# [YOUR INSTRUCTIONS]
Could you restate the entries below word for word and leave the images out?

# [DATA FOR THE TASK]

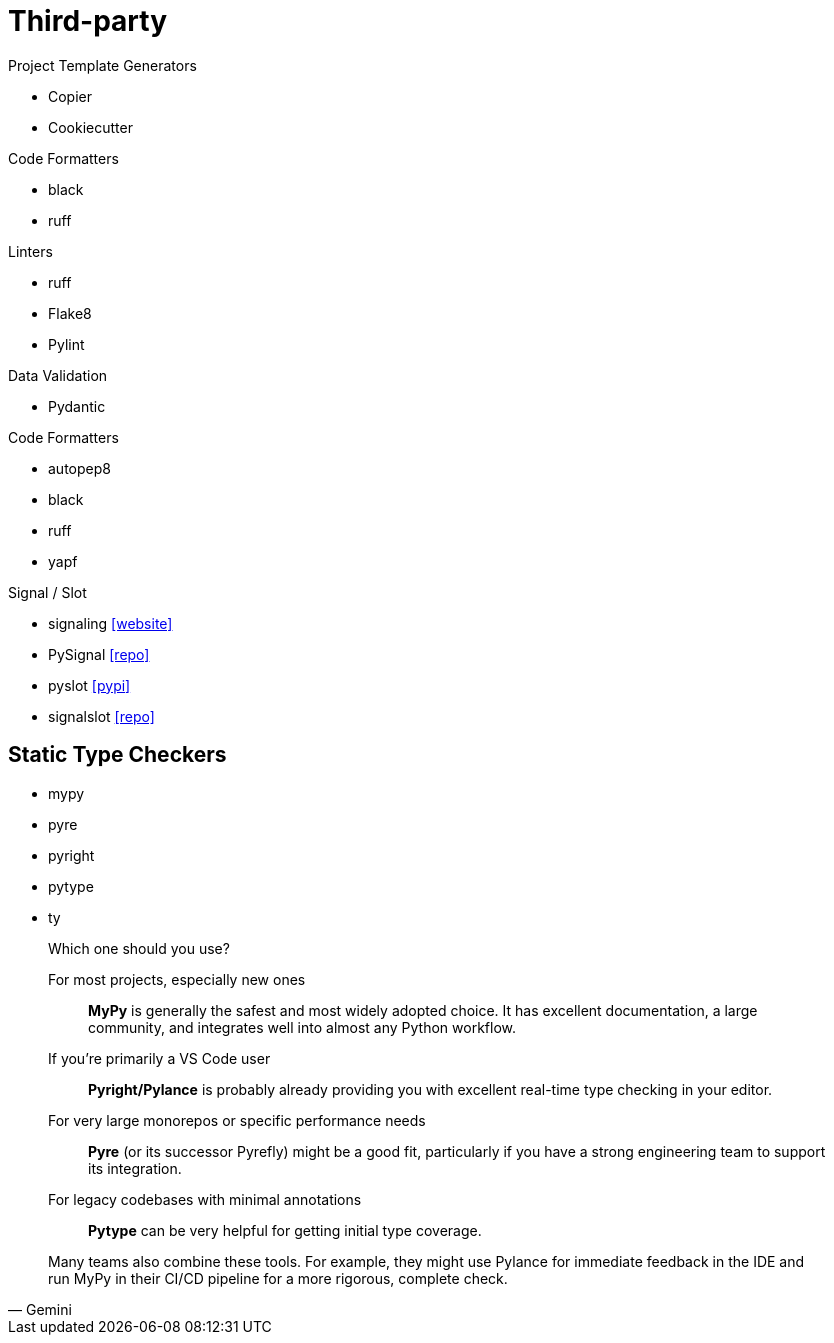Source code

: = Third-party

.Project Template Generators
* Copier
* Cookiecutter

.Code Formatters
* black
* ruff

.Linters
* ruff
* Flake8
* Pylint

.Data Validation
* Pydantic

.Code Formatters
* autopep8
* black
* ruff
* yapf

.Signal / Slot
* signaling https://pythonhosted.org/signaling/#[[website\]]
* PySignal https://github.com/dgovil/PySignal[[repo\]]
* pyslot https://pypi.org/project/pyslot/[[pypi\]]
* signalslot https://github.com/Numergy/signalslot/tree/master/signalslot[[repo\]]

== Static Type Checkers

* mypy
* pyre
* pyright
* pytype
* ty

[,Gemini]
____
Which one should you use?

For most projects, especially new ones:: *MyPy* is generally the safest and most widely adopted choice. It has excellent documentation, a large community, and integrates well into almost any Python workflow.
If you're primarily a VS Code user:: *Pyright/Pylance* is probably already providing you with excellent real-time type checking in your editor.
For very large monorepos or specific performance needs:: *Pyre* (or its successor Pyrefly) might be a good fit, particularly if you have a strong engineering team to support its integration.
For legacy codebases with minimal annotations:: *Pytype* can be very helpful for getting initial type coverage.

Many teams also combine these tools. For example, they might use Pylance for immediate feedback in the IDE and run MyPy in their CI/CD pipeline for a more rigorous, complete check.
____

# [SOLVED PROBLEM]
Source code

: = Third-party

.Project Template Generators
* Copier
* Cookiecutter

.Code Formatters
* black
* ruff

.Linters
* ruff
* Flake8
* Pylint

.Data Validation
* Pydantic

.Code Formatters
* autopep8
* black
* ruff
* yapf

.Signal / Slot
* signaling https://pythonhosted.org/signaling/#[[website\]]
* PySignal https://github.com/dgovil/PySignal[[repo\]]
* pyslot https://pypi.org/project/pyslot/[[pypi\]]
* signalslot https://github.com/Numergy/signalslot/tree/master/signalslot[[repo\]]

== Static Type Checkers

* mypy
* pyre
* pyright
* pytype
* ty

[,Gemini]
____
Which one should you use?

For most projects, especially new ones:: *MyPy* is generally the safest and most widely adopted choice. It has excellent documentation, a large community, and integrates well into almost any Python workflow.
If you're primarily a VS Code user:: *Pyright/Pylance* is probably already providing you with excellent real-time type checking in your editor.
For very large monorepos or specific performance needs:: *Pyre* (or its successor Pyrefly) might be a good fit, particularly if you have a strong engineering team to support its integration.
For legacy codebases with minimal annotations:: *Pytype* can be very helpful for getting initial type coverage.

Many teams also combine these tools. For example, they might use Pylance for immediate feedback in the IDE and run MyPy in their CI/CD pipeline for a more rigorous, complete check.
____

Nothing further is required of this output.